Mi sobrino pequeño se llama Mikel y tiene algo más de ocho meses. No le veo “en directo” desde agosto, pero gracias a las llamadas con vídeo de WhatsApp o a las fotografías que me envían a diario, puedo ir haciendo un seguimiento cotidiano de cada uno de sus avances. Desde cómo va variando su dieta y va probando nuevos sabores hasta el equilibrio con el que ya se sienta. La tecnología me permite seguirle las huellas y que él mismo se vaya familiarizando con mis rasgos, aunque aún no sepa que tengo tres dimensiones y no soy solo una imagen que aparece en la pantalla del móvil de su madre.

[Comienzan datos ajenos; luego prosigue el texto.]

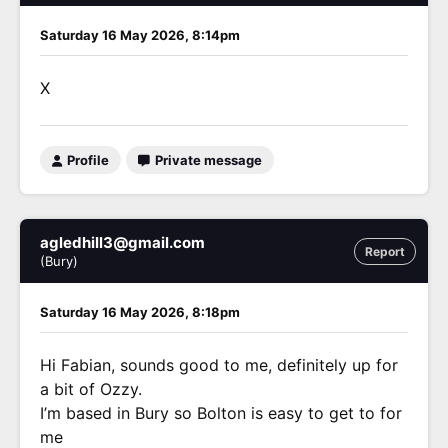
Saturday 16 May 2026, 8:14pm
X
Profile
Private message
agledhill3@gmail.com
Report
(Bury)
Saturday 16 May 2026, 8:18pm
Hi Fabian, sounds good to me, definitely up for
a bit of Ozzy.
I’m based in Bury so Bolton is easy to get to for
me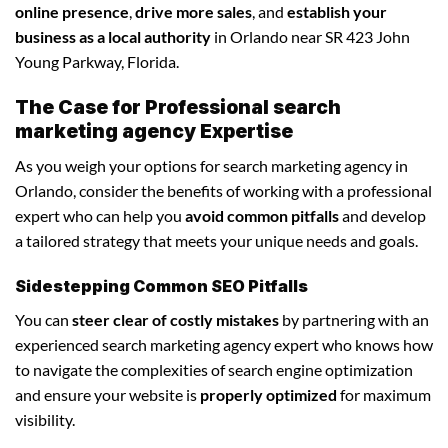
online presence
,
drive more sales
, and
establish your
business as a local authority
in Orlando near SR 423 John
Young Parkway, Florida.
The Case for Professional search
marketing agency Expertise
As you weigh your options for search marketing agency in
Orlando, consider the benefits of working with a professional
expert who can help you
avoid common pitfalls
and develop
a tailored strategy that meets your unique needs and goals.
Sidestepping Common SEO Pitfalls
You can
steer clear of costly mistakes
by partnering with an
experienced search marketing agency expert who knows how
to navigate the complexities of search engine optimization
and ensure your website is
properly optimized
for maximum
visibility.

Este es un claro ejemplo de cómo vivimos en una época en la que las técnicas de comunicación han relativizado muchos conceptos clave, como el tiempo y el espacio. Igual que la información es inmediata y rápida, tampoco la ausencia física resulta tan absoluta. Hemos generado nuevos modos de presencia, de forma que podemos, no solo sentirnos muy cercanos a las inquietudes de alguien que está a cientos de kilómetros de distancia, sino también hacernos presentes en sus vidas, acompañar y cuidar a esas personas en la distancia.
Esto me recordaba que un biblista proponía que la característica divina fundamental que se dibuja en el libro del Éxodo es la “cercanía de un Dios distante”. Así expresaba cómo el Absoluto que es el Creador no podía resistirse a caminar junto a su pueblo, porque el amor es así y no sabe de distancias… hasta que estas quedaron definitivamente pulverizadas por la Encarnación. Si creemos en un Señor que compartió nuestro trayecto por la historia haciéndose “uno de tantos”, ¿cómo no empeñarnos también nosotros en sortear cualquier lejanía que nos impida hacernos cercanos y compañeros de camino incluso de quienes están físicamente alejados?